Without the monotonicity condition, if $f$ is given only by oracle access, then in the worst case you need to query it $\Omega(n!)$ times.

Proof sketch:

For some sequence of integers $S=[a_1, a_2, \ldots a_k]$ (where $1\leq a_i \leq n$ for all $i$), let $E_S$ be some encoding of $S$ as a positive integer (you can easily encode $S$ with $O(k\log n)$ bits).

Fix some specific (but unknown) permutation $P = [p_1, p_2, \ldots, p_n]$ and consider the following function $f$:

• it maps $(0, x)$ to $E_{[x]}$;
• it maps $(E_{[a_1, a_2, \ldots a_k]}, x)$ to $E_{[a_1, a_2, \ldots a_k, x]}$ if $[a_1, a_2, \ldots a_k, x] \neq P$;
• it maps $(E_{[a_1, a_2, \ldots a_k]}, x)$ to $0$ if $[a_1, a_2, \ldots a_k, x] = P$;
• it maps anything else to whatever.

The length of $P$ is $0$, while the length of any other permutation is $>0$. The only way to find out $P$ is by testing it, and testing any other permutation gives you no information except that it isn't $P$. Thus, there is no better strategy than to bruteforce every permutation until finding $P$.

---

Even if $f$ is not given in a black box manner, the problem is still $\textrm{NP}$-hard.

You can show this by reducing from the partition problem. Consider an instance $S=[a_1, a_2, \ldots a_n]$, of the partition problem, with $a_1+ a_2 + \ldots + a_n = 2N$.

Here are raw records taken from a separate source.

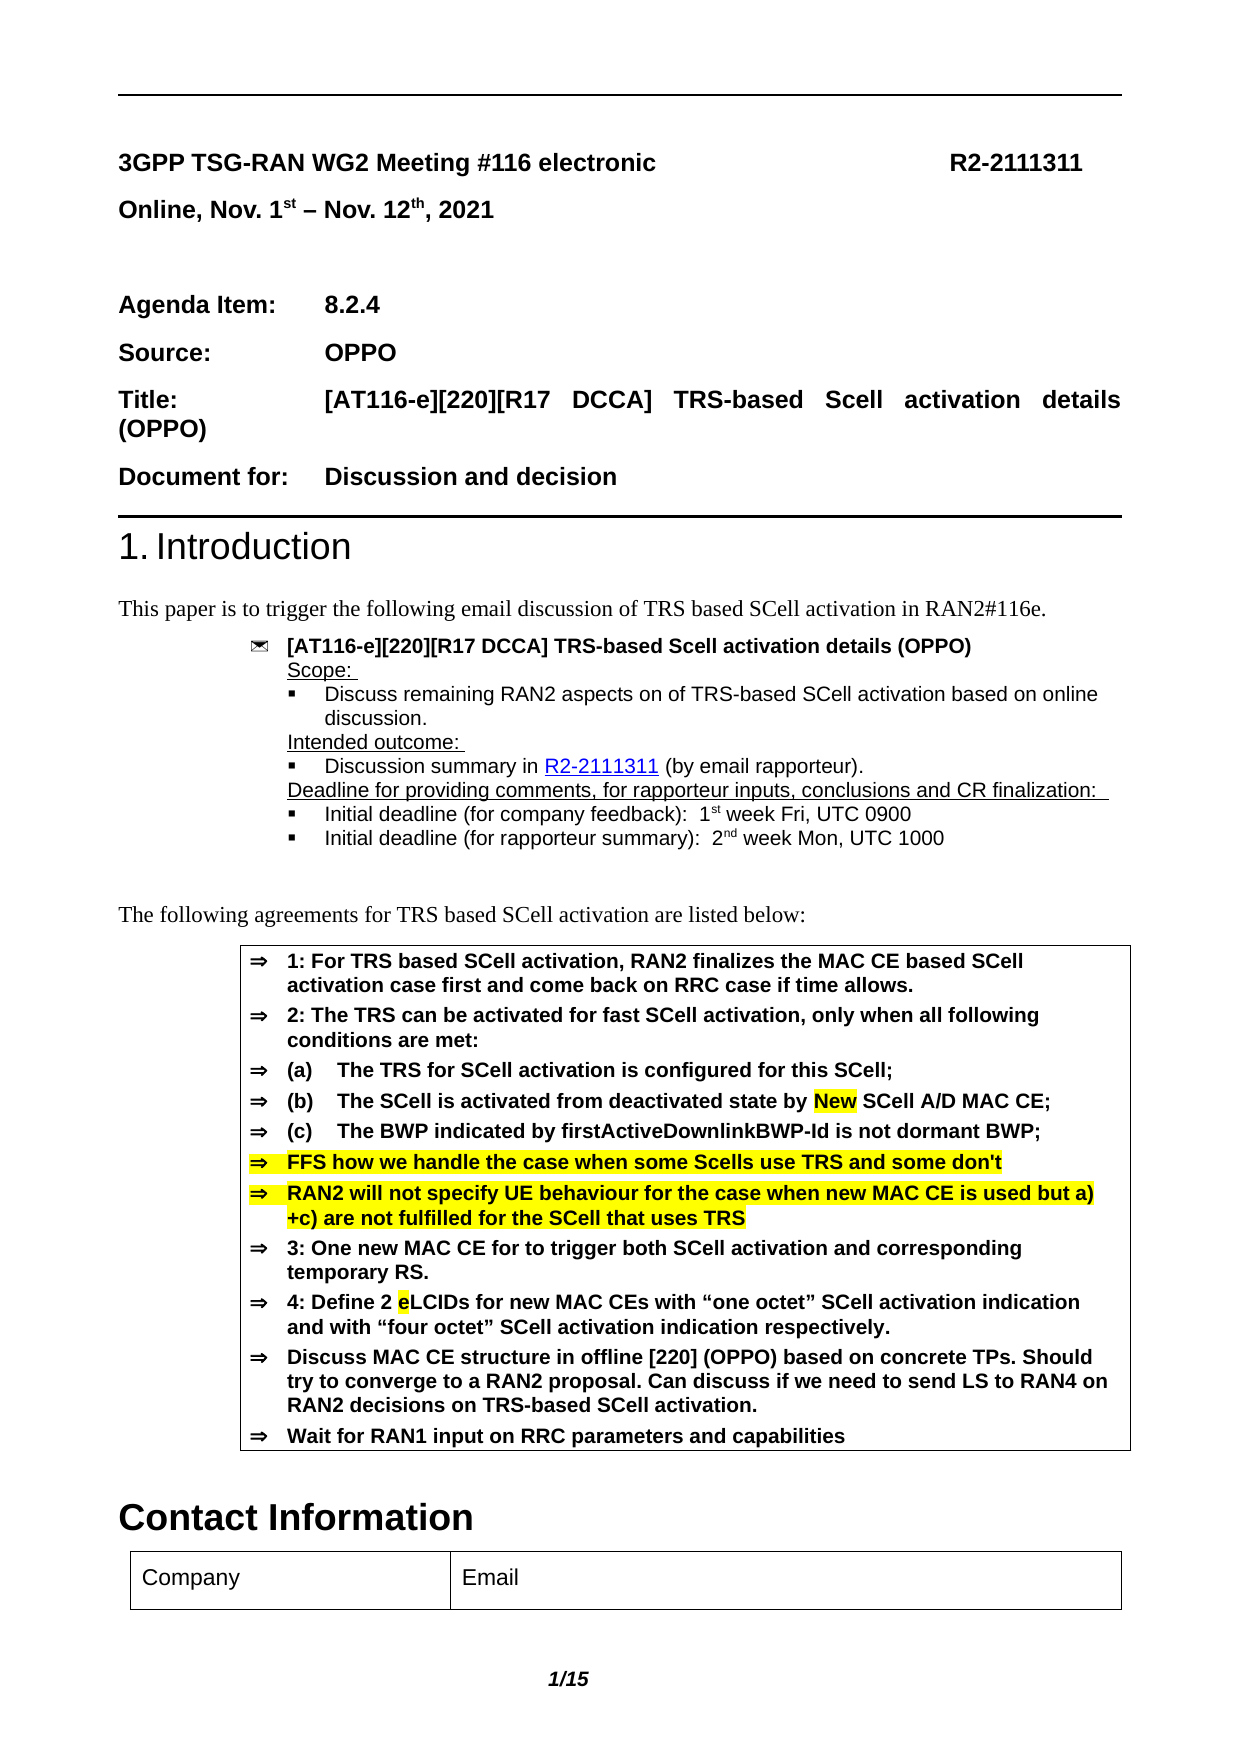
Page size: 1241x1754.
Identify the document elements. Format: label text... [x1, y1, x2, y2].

text FFS how we handle the case when some Scells use TRS and some don't [241, 1147, 1130, 1174]
text 4: Define 2 eLCIDs for new MAC CEs with “one octet” SCell activation indication and with “four octet” SCell activation indication respectively. [241, 1287, 1130, 1339]
text 1: For TRS based SCell activation, RAN2 finalizes the MAC CE based SCell activation case first and come back on RRC case if time allows. [241, 946, 1130, 997]
text Title: [AT116-e][220][R17 DCCA] TRS-based Scell activation details (OPPO) [118, 385, 1122, 443]
text Scope: [287, 658, 1122, 682]
text (a) The TRS for SCell activation is configured for this SCell; [241, 1055, 1130, 1082]
text Discuss MAC CE structure in offline [220] (OPPO) based on concrete TPs. Should try to converge to a RAN2 proposal. Can discuss if we need to send LS to RAN4 on RAN2 decisions on TRS-based SCell activation. [241, 1342, 1130, 1417]
subtitle Introduction [118, 518, 1122, 568]
text Online, Nov. 1st – Nov. 12th, 2021 [118, 195, 1122, 224]
list Initial deadline (for company feedback): 1st week Fri, UTC 0900 [287, 802, 1122, 826]
text RAN2 will not specify UE behaviour for the case when new MAC CE is used but a)+c) are not fulfilled for the SCell that uses TRS [241, 1178, 1130, 1229]
text Source: OPPO [118, 338, 1122, 366]
text 3GPP TSG-RAN WG2 Meeting #116 electronic R2-2111311 [118, 148, 1122, 176]
text Document for: Discussion and decision [118, 461, 1122, 490]
text Agenda Item: 8.2.4 [118, 290, 1122, 319]
text This paper is to trigger the following email discussion of TRS based SCell activation in RAN2#116e. [118, 595, 1122, 621]
list Initial deadline (for rapporteur summary): 2nd week Mon, UTC 1000 [287, 826, 1122, 850]
text Intended outcome: [249, 730, 1122, 754]
table_header Email [451, 1552, 1121, 1608]
text Deadline for providing comments, for rapporteur inputs, conclusions and CR finalization: [249, 778, 1122, 802]
text 2: The TRS can be activated for fast SCell activation, only when all following conditions are met: [241, 1000, 1130, 1052]
text (c) The BWP indicated by firstActiveDownlinkBWP-Id is not dormant BWP; [241, 1116, 1130, 1144]
list Discuss remaining RAN2 aspects on of TRS-based SCell activation based on online discussion. [287, 682, 1122, 730]
text 3: One new MAC CE for to trigger both SCell activation and corresponding temporary RS. [241, 1232, 1130, 1284]
text (b) The SCell is activated from deactivated state by New SCell A/D MAC CE; [241, 1086, 1130, 1113]
text Contact Information [118, 1495, 1122, 1538]
text [AT116-e][220][R17 DCCA] TRS-based Scell activation details (OPPO) [249, 634, 1122, 658]
text The following agreements for TRS based SCell activation are listed below: [118, 901, 1122, 928]
text Wait for RAN1 input on RRC parameters and capabilities [241, 1420, 1130, 1450]
list Discussion summary in R2-2111311 (by email rapporteur). [287, 754, 1122, 778]
table_header Company [131, 1552, 450, 1608]
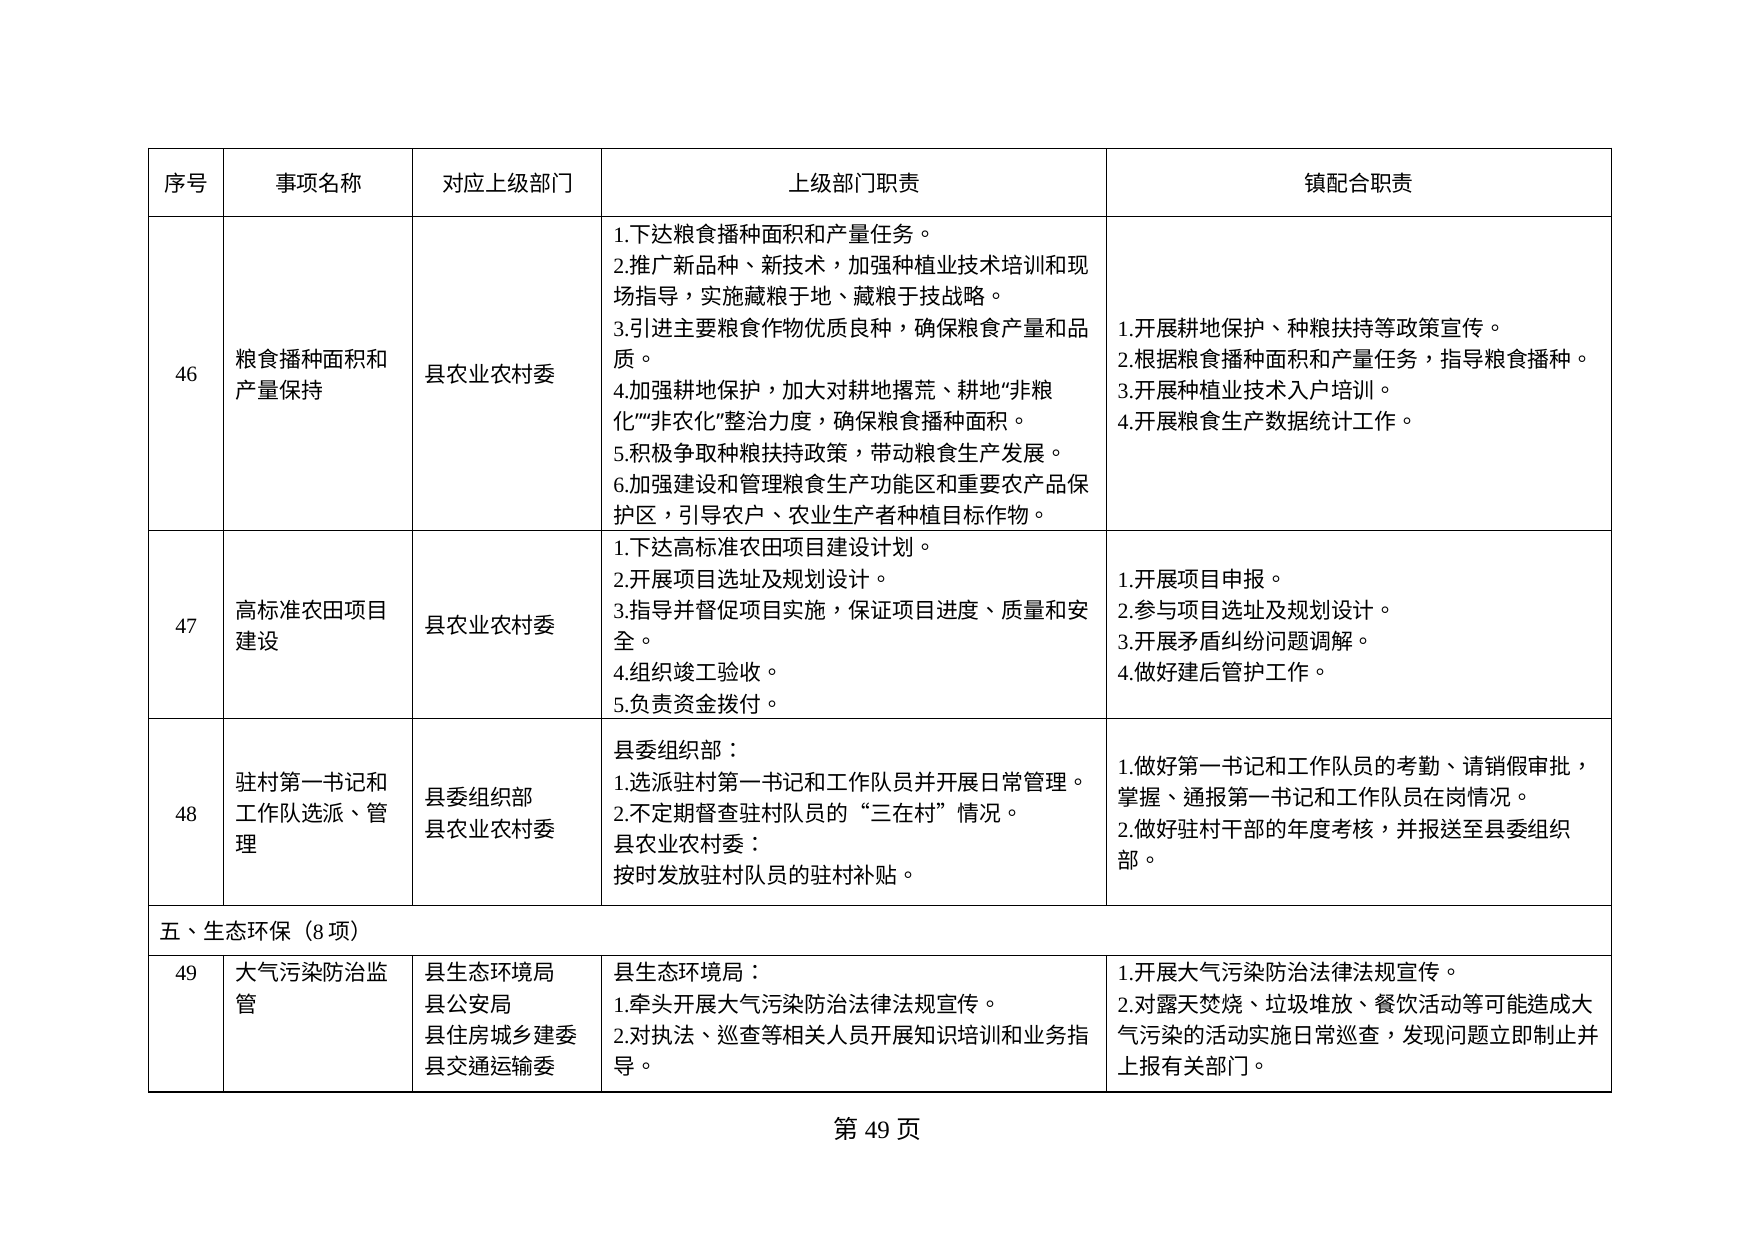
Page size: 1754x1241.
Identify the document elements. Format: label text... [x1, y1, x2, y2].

table_cell 1.开展耕地保护、种粮扶持等政策宣传。 2.根据粮食播种面积和产量任务，指导粮食播种。 3.开展种植业技术入户培训。 4.开展粮食生产数据统计工作。 [1107, 217, 1611, 530]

Let $f$ defined as follows:

• it maps $L,x$ to $L+a_x$ if $L\neq N$;
• it maps $N,x$ to $N$.

Then it is easy to see that there is a partition of $S$ into two subsets of weight $N$ if and only if the permutation with minimum weight has weight $N$.

---

EDIT: inspired by Neal Young's answer, the above reduction can be amended to satisfy the monotonicity condition. Given an instance of Partition with $m$ integers $a_1,\ldots,a_m$, define an instance of the OP problem with $n=m+1$ by:

• $f(L,i) = L+a_i$ for all $i\in \{1,\ldots,m\}$;
• $f(L,m+1) = L+2$ for $L\neq N$;
• $f(N,m+1) = N+1$.

If the Partition instance admits an equal partition, then the optimal cost is $2N+1$: the permutation starts with one subset of sum $N$, then $m+1$, then the other subset of sum $N$. If the Partition instance does not admit an equal partition, then the cost is $2N+2$ for any permutation.

Answer 3

The similarity to Travelling Salesman confused me: the more relevant problem is single-machine scheduling with non-constant job lengths. In particular, this paper surveys many scheduling problems in which the job length depends on the time in which it starts. The most relevant one seems to be this paper. In their model, the length of job $j$ is $p_j$ if it starts before some due-date $d$, and $p_j+b_j*(s_j-d)$ if it starts at time $s_j > d$. In our notation, this can be written as:

$$ f(L,i) = L + p_i \text{ if $L\leq d$} $$

$$ f(L,i) = L + p_i + b_i\cdot (L-d) \text{ if $L> d$} $$

It satisfies both conditions, and the authors prove that the problem is NP-hard.